Evaluating the Benchmark Results

To evaluate the benchmark results, ensure you have data at path/to/data-loader/datasets, which should be downloaded using the data loader.

On a high-level the benchmark evaluation pipeline progresses in the following steps:

Compute three error bound levels for each input dataset.
Compress each input dataset with all the benchmark compressors for all three error bounds.
Compute compressor performance metrics for evaluation purposes.
Optional: Create summary plots of the benchmark results.

We will now go through each of these steps in more detail. As you work through these steps, the pipeline will progressively populate the directories datasets-error-bounds, compressed-datasets, metrics, and plots.

Create Error Bounds

Begin by creating the error bounds for each dataset using the following command:

uv run python -m climatebenchpress.compressor.scripts.create_error_bounds \
    --data-loader-basepath=path/to/data-loader

This step creates three error bounds for each variable in the datasets and stores the information in the datasets-error-bounds directory.

Compress Input Datasets

Next, compress all the input datasets by running:

uv run python -m climatebenchpress.compressor.scripts.compress \
    --data-loader-basepath=path/to/data-loader

This command will populate the compressed-datasets directory with the following structure:

compressed-datasets/
    dataset1/
        {var_name}-{err_bound_type}={low_err_bound_val}_{var_name2}-{err_bound_type2}={low_err_bound_val2}
            compressor1/
                decompressed.zarr
                measurements.json
            compressor2/
                ...
        {var_name}-{err_bound_type}={mid_err_bound_val}_{var_name2}-{err_bound_type2}={mid_err_bound_val2}/
            ...
        {var_name}-{err_bound_type}={high_err_bound_val}_{var_name2}-{err_bound_type2}={high_err_bound_val2}/
            ...
    dataset2/
        ...
    ...

For each dataset, the results for the three different error bounds are stored in different directories. The var_name indicates the variable(s) in the dataset that are being compressed, while err_bound_type will be either abs_error or rel_error.

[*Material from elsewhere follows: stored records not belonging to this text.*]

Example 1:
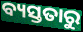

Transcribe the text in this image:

ବ୍ୟସ୍ତତାରୁ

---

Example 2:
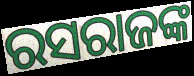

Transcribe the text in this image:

ରସରାଜଙ୍କ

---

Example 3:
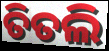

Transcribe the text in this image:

ତିତଲି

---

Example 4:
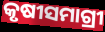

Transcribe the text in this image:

କୃଷୀସମାଗ୍ରୀ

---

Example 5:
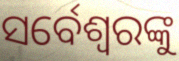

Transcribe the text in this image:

ସର୍ବେଶ୍ୱରଙ୍କୁ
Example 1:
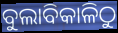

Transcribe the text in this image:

ବୁଲାବିକାଳିଠୁ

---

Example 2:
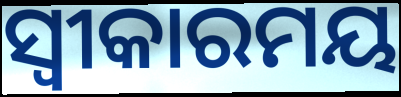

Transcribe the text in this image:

ସ୍ଵୀକାରମୟ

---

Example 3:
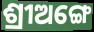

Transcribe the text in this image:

ଶ୍ରୀଅଙ୍ଗେ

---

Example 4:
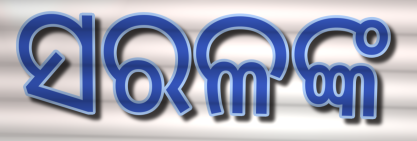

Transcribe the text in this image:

ସରଳଙ୍କ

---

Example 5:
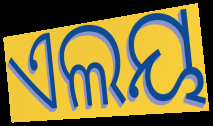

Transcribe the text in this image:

ଏଲୟ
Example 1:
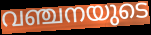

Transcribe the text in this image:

വഞ്ചനയുടെ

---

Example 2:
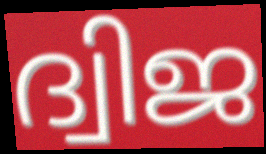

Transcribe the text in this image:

ദ്വിജ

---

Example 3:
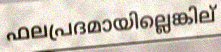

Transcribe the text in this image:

ഫലപ്രദമായില്ലെങ്കില്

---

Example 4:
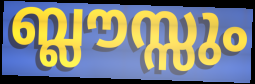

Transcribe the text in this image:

ബ്ലൗസ്സും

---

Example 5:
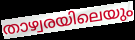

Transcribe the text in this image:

താഴ്വരയിലെയും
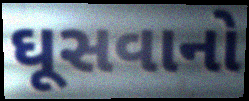
ઘૂસવાનો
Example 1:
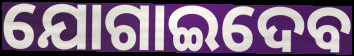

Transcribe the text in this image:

ଯୋଗାଇଦେବ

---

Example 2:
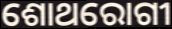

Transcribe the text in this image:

ଶୋଥରୋଗୀ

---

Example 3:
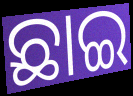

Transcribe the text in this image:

ଛାଇ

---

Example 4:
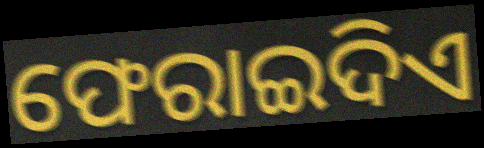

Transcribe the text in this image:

ଫେରାଇଦିଏ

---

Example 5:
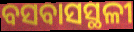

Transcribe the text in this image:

ବସବାସସ୍ଥଳୀ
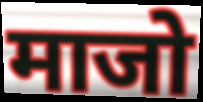
माजो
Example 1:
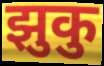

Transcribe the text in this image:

झुकु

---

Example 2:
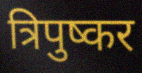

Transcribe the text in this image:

त्रिपुष्कर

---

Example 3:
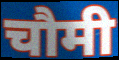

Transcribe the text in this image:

चौमी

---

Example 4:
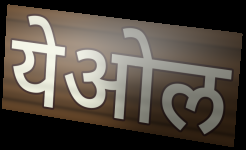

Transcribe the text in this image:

येओल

You can use additional arguments to control which compressors and datasets are processed: --exclude-compressor and --exclude-dataset to avoid using certain compressors and datasets, or --include-compressor and --include-dataset to only use selected compressors on selected datasets. For example, the command

uv run python -m climatebenchpress.compressor.scripts.compress \
    --data-loader-basepath=path/to/data-loader \
    --include-compressor sz3 jpeg2000 \
    --include-dataset era5

compresses the era5 data with the compressors SZ3 and JPEG2000. These arguments are particularly useful if you wish to parallelize the benchmark evaluation using tools such as xargs.

Compute Metrics

After compression, evaluate compression metrics on the compressed datasets using:

uv run python -m climatebenchpress.compressor.scripts.compute_metrics \
    --data-loader-basepath=path/to/data-loader

You can apply the same filtering options with --exclude-compressor, --exclude-dataset, --include-compressor and --include-dataset arguments as used in the compression step.

Once the metrics are computed, combine all the metrics into a single CSV file by running:

uv run python -m climatebenchpress.compressor.scripts.concatenate_metrics

This will create the metrics/all_results.csv file which contains all the results.

Optional: Create Plots

Finally, generate visualization plots with the following command:

uv run python -m climatebenchpress.compressor.plotting.plot_metrics \
    --data-loader-basepath=path/to/data-loader

This will create plots in the plots directory. By default, this assumes access to a LaTeX compiler. If you do not have one on your system, you can add the --avoid-latex flag to this command.

Note that the full plotting process can take quite a lot of time because it generates individual plots for each error bound-compressor-dataset combination. If you want to avoid generating individual plots for certain datasets, you can do so with the --exclude-dataset command line option.